### Task objective
Repeat the entries exactly, and do not carry the pictures over.
*** Opening Information supplied ***
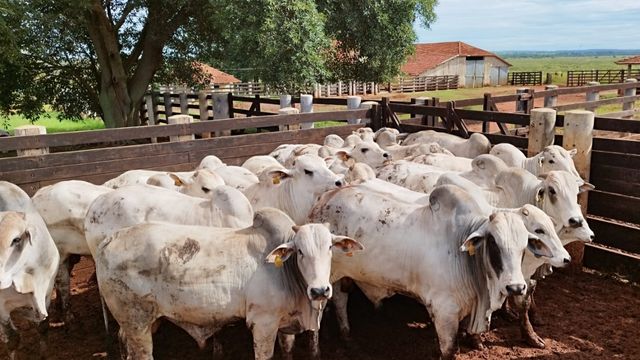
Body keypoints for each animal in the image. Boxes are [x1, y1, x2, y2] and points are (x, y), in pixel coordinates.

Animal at [96, 208, 364, 360]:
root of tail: (111, 238)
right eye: (299, 251)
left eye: (330, 247)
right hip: (136, 322)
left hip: (141, 323)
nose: (320, 290)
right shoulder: (263, 323)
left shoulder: (284, 324)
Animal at [308, 184, 552, 358]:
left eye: (524, 246)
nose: (516, 287)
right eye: (493, 243)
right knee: (317, 312)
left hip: (342, 276)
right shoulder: (444, 311)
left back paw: (346, 335)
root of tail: (323, 198)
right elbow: (450, 350)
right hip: (322, 280)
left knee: (340, 300)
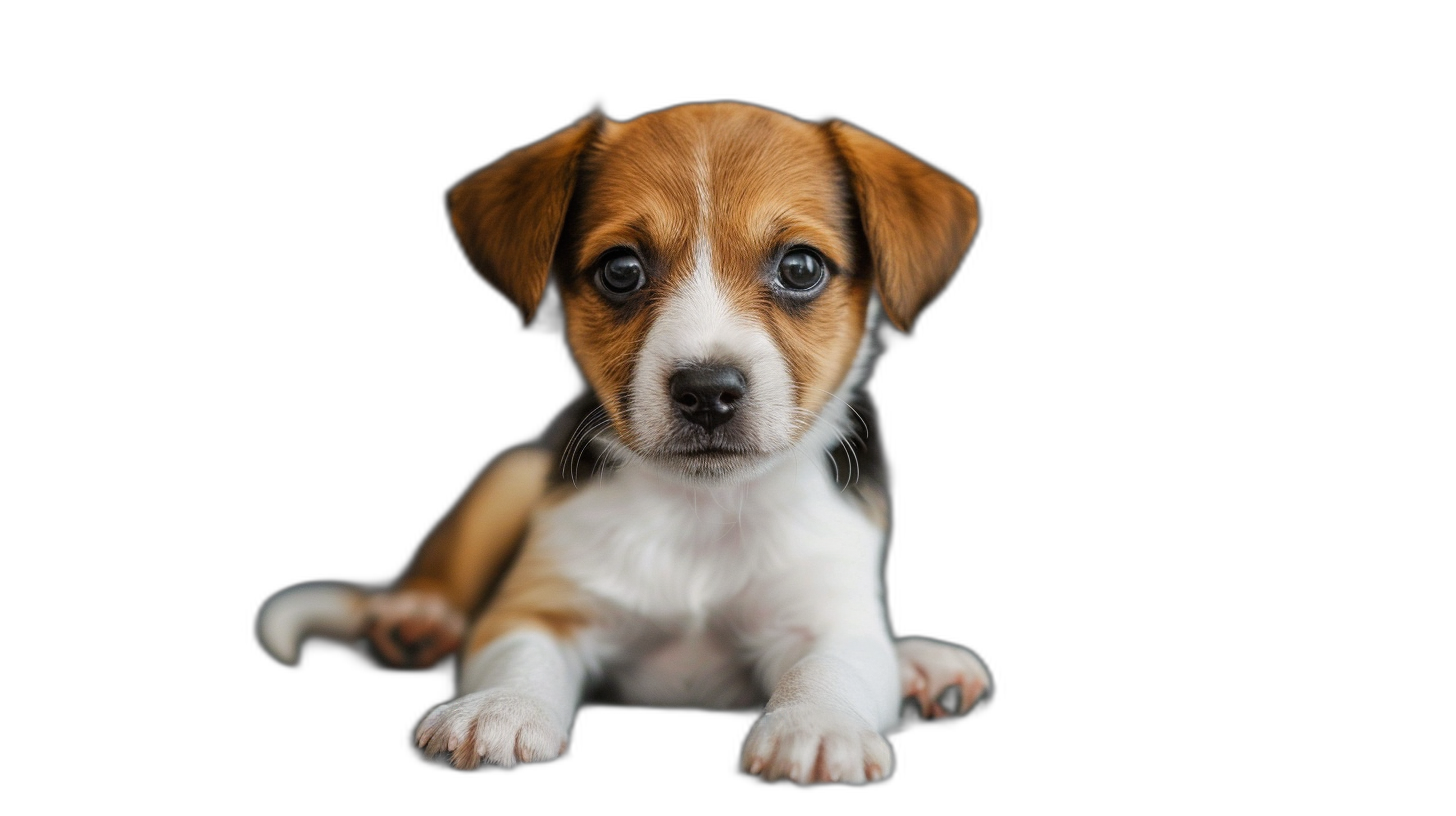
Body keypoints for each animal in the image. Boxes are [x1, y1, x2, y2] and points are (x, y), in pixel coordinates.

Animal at [259, 100, 990, 786]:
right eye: (621, 271)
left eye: (801, 266)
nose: (707, 391)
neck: (700, 512)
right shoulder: (538, 607)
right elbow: (520, 655)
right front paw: (499, 707)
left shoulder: (829, 613)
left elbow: (833, 668)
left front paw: (816, 724)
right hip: (509, 475)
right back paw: (415, 617)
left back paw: (924, 665)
*** Closing Information supplied ***
### Answer section
Body keypoints for each animal in the image. Boxes are [x1, y1, x2, y2] and points are (x, y), in pixel coordinates.

Animal at [96, 208, 364, 360]:
root of tail: (111, 238)
right eye: (299, 251)
left eye: (330, 247)
right hip: (136, 322)
left hip: (141, 323)
nose: (320, 290)
right shoulder: (263, 323)
left shoulder: (284, 324)
Animal at [308, 184, 552, 358]:
left eye: (524, 246)
nose: (516, 287)
right eye: (493, 243)
right knee: (317, 312)
left hip: (342, 276)
right shoulder: (444, 311)
left back paw: (346, 335)
root of tail: (323, 198)
right elbow: (450, 350)
right hip: (322, 280)
left knee: (340, 300)
Body keypoints for each animal in the image. Boxes are [x1, y1, x2, y2] and points are (x, y), in pixel coordinates.

Animal at [259, 100, 990, 786]:
right eye: (621, 271)
left eye: (801, 266)
nose: (707, 391)
neck: (700, 512)
right shoulder: (538, 607)
right elbow: (520, 655)
right front paw: (499, 707)
left shoulder: (829, 613)
left elbow: (833, 668)
left front paw: (816, 724)
right hip: (509, 475)
right back paw: (415, 617)
left back paw: (924, 665)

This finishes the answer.